Identify every line in the listing below that contains the word "Tatarataa", matching case exactly, and copy each such line in full.

EXCERPTED DATA Start Marker

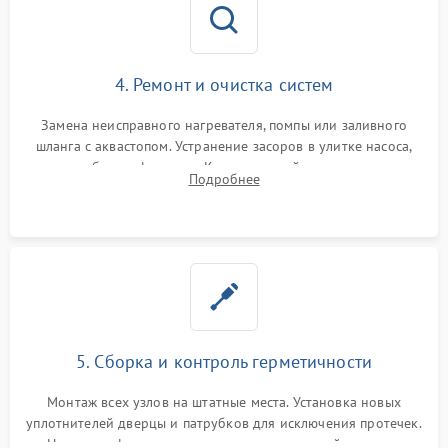
4. Ремонт и очистка систем
Замена неисправного нагревателя, помпы или заливного
шланга с аквастопом. Устранение засоров в улитке насоса,
патрубках и фильтрах. Компонентный ремонт платы
Подробнее
управления, восстановление поврежденной проводки.
5. Сборка и контроль герметичности
Монтаж всех узлов на штатные места. Установка новых
уплотнителей дверцы и патрубков для исключения протечек.
Надежная фиксация хомутов гидравлической системы,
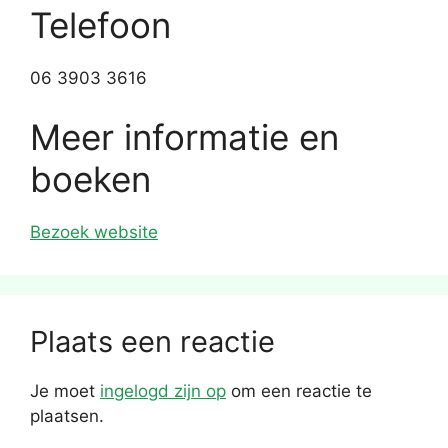
Telefoon
06 3903 3616
Meer informatie en
boeken
Bezoek website
Plaats een reactie
Je moet
ingelogd zijn op
om een reactie te
plaatsen.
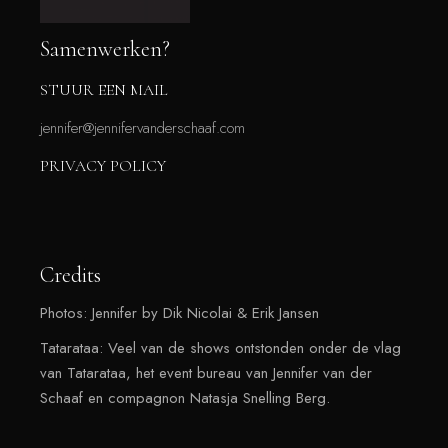
Samenwerken?
STUUR EEN MAIL
jennifer@jennifervanderschaaf.com
PRIVACY POLICY
Credits
Photos: Jennifer by Dik Nicolai & Erik Jansen
Tatarataa: Veel van de shows ontstonden onder de vlag
van Tatarataa, het event bureau van Jennifer van der
Schaaf en compagnon Natasja Snelling Berg.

EXCERPTED DATA End Marker

■ **WRITTEN ANSWER**
Tatarataa: Veel van de shows ontstonden onder de vlag
van Tatarataa, het event bureau van Jennifer van der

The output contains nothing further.